Mesh : Caroli Disease / complications Humans Hypertension, Portal / complications Kidney Diseases / complications Liver Cirrhosis / genetics physiopathology therapy

来  源:   DOI:10.3748/wjg.v16.i6.683   PDF(Sci-hub)   PDF(Pubmed)

Abstract:
Congenital hepatic fibrosis (CHF) is an autosomal recessive inherited malformation defined pathologically by a variable degree of periportal fibrosis and irregularly shaped proliferating bile ducts. It is one of the fibropolycystic diseases, which also include Caroli disease, autosomal dominant polycystic kidney disease, and autosomal recessive polycystic kidney disease. Clinically it is characterized by hepatic fibrosis, portal hypertension, and renal cystic disease. CHF is known to occur in association with a range of both inherited and non-inherited disorders, with multiorgan involvement, as a result of ductal plate malformation. Because of the similarities in the clinical picture, it is necessary to differentiate CHF from idiopathic portal hypertension and early liver cirrhosis, for which a liver biopsy is essential.

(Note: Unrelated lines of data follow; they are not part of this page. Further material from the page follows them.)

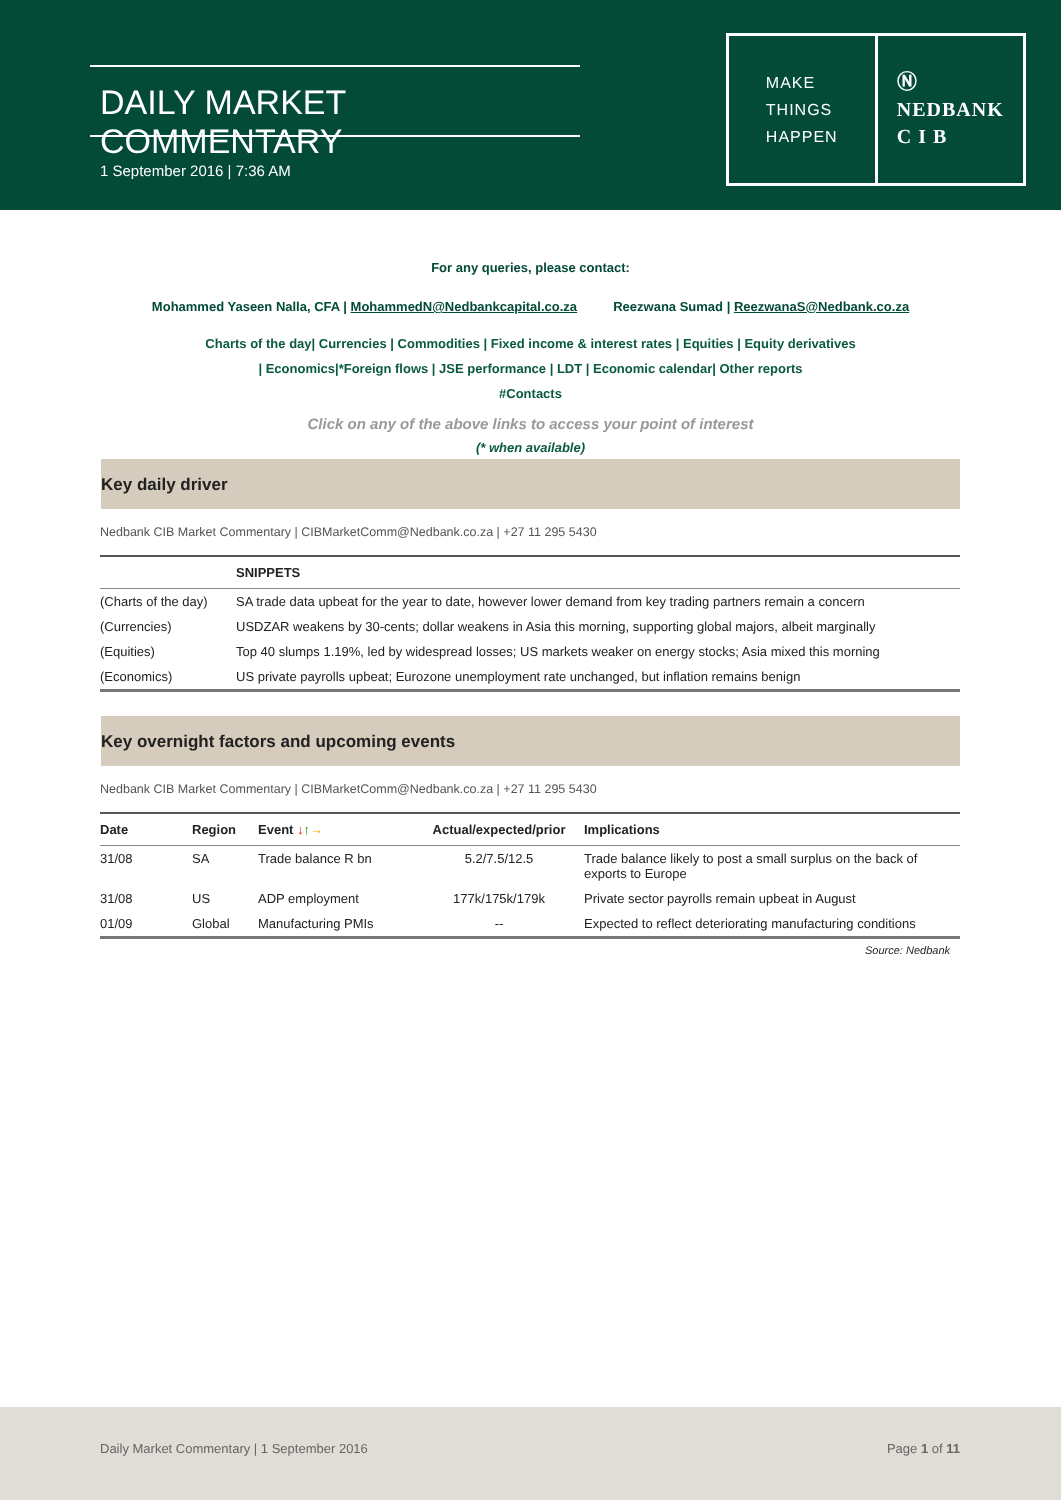DAILY MARKET COMMENTARY
1 September 2016 | 7:36 AM
MAKE
THINGS
HAPPEN
Ⓝ
NEDBANK
C I B
For any queries, please contact:
Mohammed Yaseen Nalla, CFA | MohammedN@Nedbankcapital.co.za Reezwana Sumad | ReezwanaS@Nedbank.co.za
Charts of the day| Currencies | Commodities | Fixed income & interest rates | Equities | Equity derivatives
| Economics|*Foreign flows | JSE performance | LDT | Economic calendar| Other reports
#Contacts
Click on any of the above links to access your point of interest
(* when available)
Key daily driver
Nedbank CIB Market Commentary | CIBMarketComm@Nedbank.co.za | +27 11 295 5430
| | SNIPPETS |
| --- | --- |
| (Charts of the day) | SA trade data upbeat for the year to date, however lower demand from key trading partners remain a concern |
| (Currencies) | USDZAR weakens by 30-cents; dollar weakens in Asia this morning, supporting global majors, albeit marginally |
| (Equities) | Top 40 slumps 1.19%, led by widespread losses; US markets weaker on energy stocks; Asia mixed this morning |
| (Economics) | US private payrolls upbeat; Eurozone unemployment rate unchanged, but inflation remains benign |
Key overnight factors and upcoming events
Nedbank CIB Market Commentary | CIBMarketComm@Nedbank.co.za | +27 11 295 5430
| Date | Region | Event ↓ ↑ → | Actual/expected/prior | Implications |
| --- | --- | --- | --- | --- |
| 31/08 | SA | Trade balance R bn | 5.2/7.5/12.5 | Trade balance likely to post a small surplus on the back of exports to Europe |
| 31/08 | US | ADP employment | 177k/175k/179k | Private sector payrolls remain upbeat in August |
| 01/09 | Global | Manufacturing PMIs | -- | Expected to reflect deteriorating manufacturing conditions |
Source: Nedbank
Daily Market Commentary | 1 September 2016 Page 1 of 11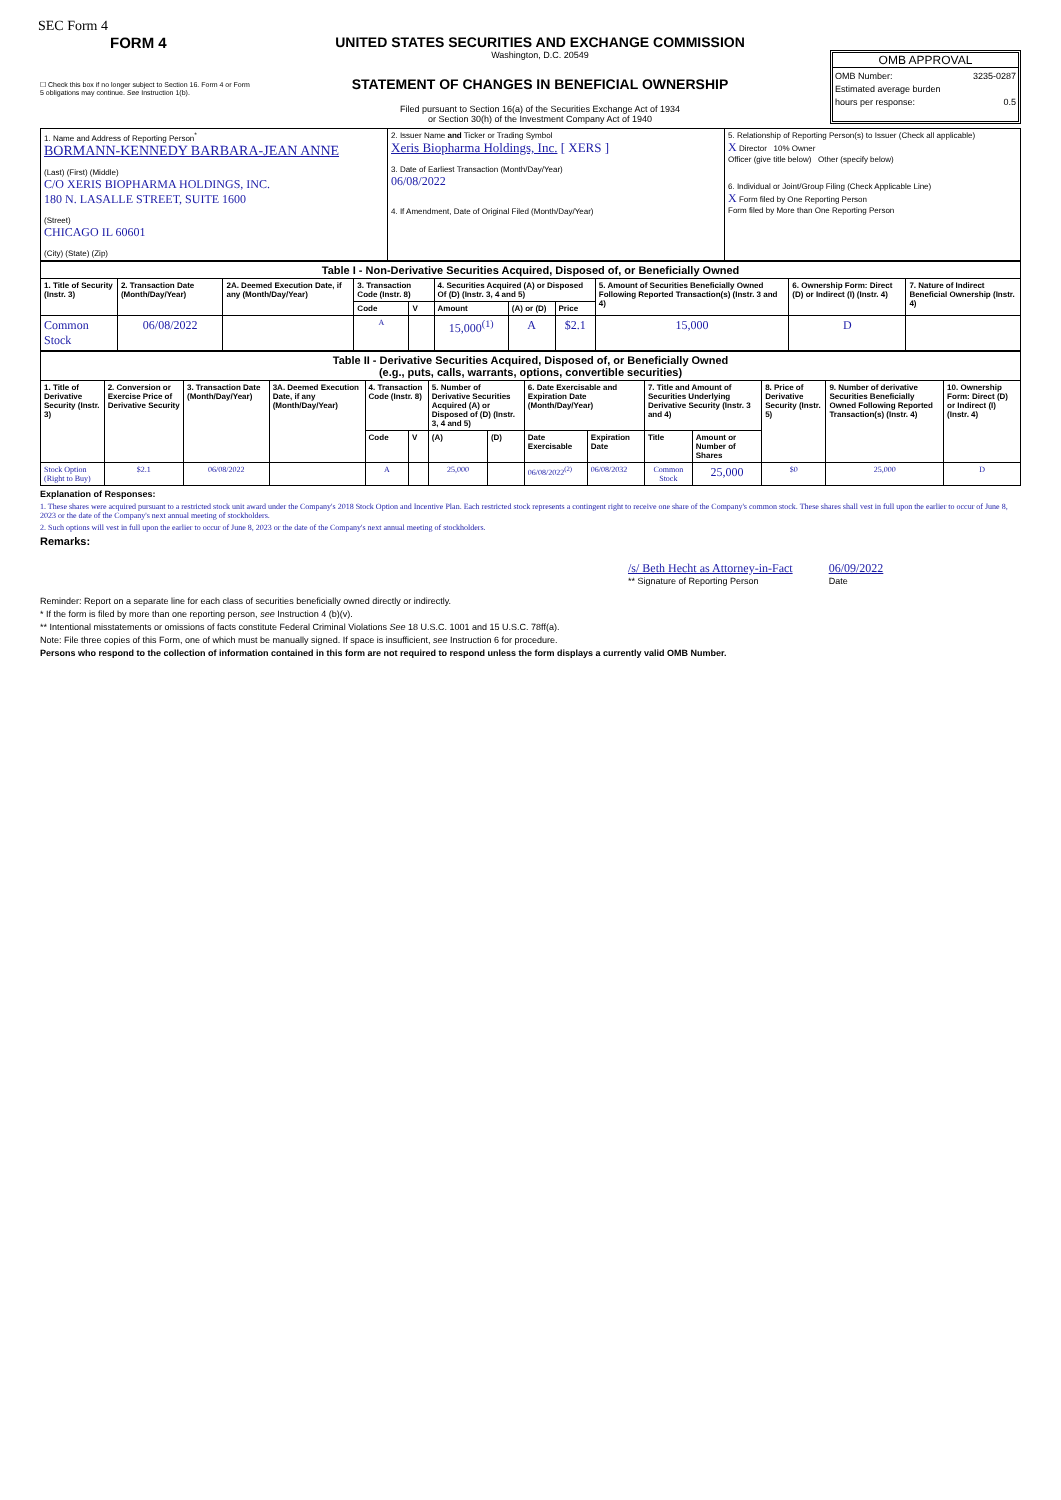SEC Form 4
FORM 4
☐ Check this box if no longer subject to Section 16. Form 4 or Form 5 obligations may continue. See Instruction 1(b).
UNITED STATES SECURITIES AND EXCHANGE COMMISSION
Washington, D.C. 20549
STATEMENT OF CHANGES IN BENEFICIAL OWNERSHIP
Filed pursuant to Section 16(a) of the Securities Exchange Act of 1934
or Section 30(h) of the Investment Company Act of 1940
OMB APPROVAL
OMB Number: 3235-0287
Estimated average burden
hours per response: 0.5
| 1. Name and Address of Reporting Person<sup>*</sup> BORMANN-KENNEDY BARBARA-JEAN ANNE (Last) (First) (Middle) C/O XERIS BIOPHARMA HOLDINGS, INC. 180 N. LASALLE STREET, SUITE 1600 (Street) CHICAGO IL 60601 (City) (State) (Zip) | 2. Issuer Name and Ticker or Trading Symbol Xeris Biopharma Holdings, Inc. [ XERS ] 3. Date of Earliest Transaction (Month/Day/Year) 06/08/2022 4. If Amendment, Date of Original Filed (Month/Day/Year) | 5. Relationship of Reporting Person(s) to Issuer (Check all applicable) X Director 10% Owner Officer (give title below) Other (specify below) 6. Individual or Joint/Group Filing (Check Applicable Line) X Form filed by One Reporting Person Form filed by More than One Reporting Person |
| Table I - Non-Derivative Securities Acquired, Disposed of, or Beneficially Owned | | | | | | | | | | |
| --- | --- | --- | --- | --- | --- | --- | --- | --- | --- | --- |
| 1. Title of Security (Instr. 3) | 2. Transaction Date (Month/Day/Year) | 2A. Deemed Execution Date, if any (Month/Day/Year) | 3. Transaction Code (Instr. 8) | | 4. Securities Acquired (A) or Disposed Of (D) (Instr. 3, 4 and 5) | | | 5. Amount of Securities Beneficially Owned Following Reported Transaction(s) (Instr. 3 and 4) | 6. Ownership Form: Direct (D) or Indirect (I) (Instr. 4) | 7. Nature of Indirect Beneficial Ownership (Instr. 4) |
| | | | Code | V | Amount | (A) or (D) | Price | | | |
| Common Stock | 06/08/2022 | | A | | 15,000<sup>(1)</sup> | A | $2.1 | 15,000 | D | |
| Table II - Derivative Securities Acquired, Disposed of, or Beneficially Owned (e.g., puts, calls, warrants, options, convertible securities) | | | | | | | | | | | | | | |
| --- | --- | --- | --- | --- | --- | --- | --- | --- | --- | --- | --- | --- | --- | --- |
| 1. Title of Derivative Security (Instr. 3) | 2. Conversion or Exercise Price of Derivative Security | 3. Transaction Date (Month/Day/Year) | 3A. Deemed Execution Date, if any (Month/Day/Year) | 4. Transaction Code (Instr. 8) | | 5. Number of Derivative Securities Acquired (A) or Disposed of (D) (Instr. 3, 4 and 5) | | 6. Date Exercisable and Expiration Date (Month/Day/Year) | | 7. Title and Amount of Securities Underlying Derivative Security (Instr. 3 and 4) | | 8. Price of Derivative Security (Instr. 5) | 9. Number of derivative Securities Beneficially Owned Following Reported Transaction(s) (Instr. 4) | 10. Ownership Form: Direct (D) or Indirect (I) (Instr. 4) |
| | | | | Code | V | (A) | (D) | Date Exercisable | Expiration Date | Title | Amount or Number of Shares | | | |
| Stock Option (Right to Buy) | $2.1 | 06/08/2022 | | A | | 25,000 | | 06/08/2022<sup>(2)</sup> | 06/08/2032 | Common Stock | 25,000 | $0 | 25,000 | D |
Explanation of Responses:
1. These shares were acquired pursuant to a restricted stock unit award under the Company's 2018 Stock Option and Incentive Plan. Each restricted stock represents a contingent right to receive one share of the Company's common stock. These shares shall vest in full upon the earlier to occur of June 8, 2023 or the date of the Company's next annual meeting of stockholders.
2. Such options will vest in full upon the earlier to occur of June 8, 2023 or the date of the Company's next annual meeting of stockholders.
Remarks:
/s/ Beth Hecht as Attorney-in-Fact
** Signature of Reporting Person
06/09/2022
Date
Reminder: Report on a separate line for each class of securities beneficially owned directly or indirectly.
* If the form is filed by more than one reporting person, see Instruction 4 (b)(v).
** Intentional misstatements or omissions of facts constitute Federal Criminal Violations See 18 U.S.C. 1001 and 15 U.S.C. 78ff(a).
Note: File three copies of this Form, one of which must be manually signed. If space is insufficient, see Instruction 6 for procedure.
Persons who respond to the collection of information contained in this form are not required to respond unless the form displays a currently valid OMB Number.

Radiological tests are important for recognizing involvement of other organ systems. With regards to our experience at Hacettepe University, a total of 26 patients have been diagnosed and followed-up between 1974 and 2009 with a diagnosis of CHF. Presentation with Caroli syndrome was the most common diagnosis, with all such patients presenting with symptoms of recurrent cholangitis and symptoms related to portal hypertension. Although portal fibrosis is known to contribute to the ensuing portal hypertension, it is our belief that portal vein cavernous transformation also plays an important role in its pathogenesis. In all patients with CHF portal vein morphology should be evaluated by all means since portal vein involvement results in more severe and complicated portal hypertension. Other associations include the Joubert and Bardet-Biedl syndromes.
摘要:
先天性肝纤维化(CHF)是一种常染色体隐性遗传畸形,在病理上由不同程度的门静脉周围纤维化和不规则形状的胆管增生定义。它是纤维多囊性疾病之一,也包括Caroli病,常染色体显性多囊肾病,常染色体隐性遗传性多囊肾病。临床上它的特点是肝纤维化,门静脉高压症,和肾囊性疾病。已知CHF与一系列遗传性和非遗传性疾病有关。多器官受累,导管板畸形的结果.由于临床表现的相似性,有必要将CHF与特发性门脉高压和早期肝硬化区分开来,肝活检是必不可少的。放射学测试对于识别其他器官系统的参与很重要。关于我们在Hacettepe大学的经验,在1974年至2009年间,共有26例患者被诊断为CHF并接受随访.Caroli综合征是最常见的诊断,所有这些患者都有复发性胆管炎的症状和与门静脉高压相关的症状。尽管已知门静脉纤维化会导致随后的门静脉高压,我们认为门静脉海绵样变性在其发病机制中也起着重要作用。在所有CHF患者中,应通过各种方式评估门静脉形态,因为门静脉受累会导致更严重和更复杂的门静脉高压。其他协会包括Joubert和Bardet-Biedl综合征。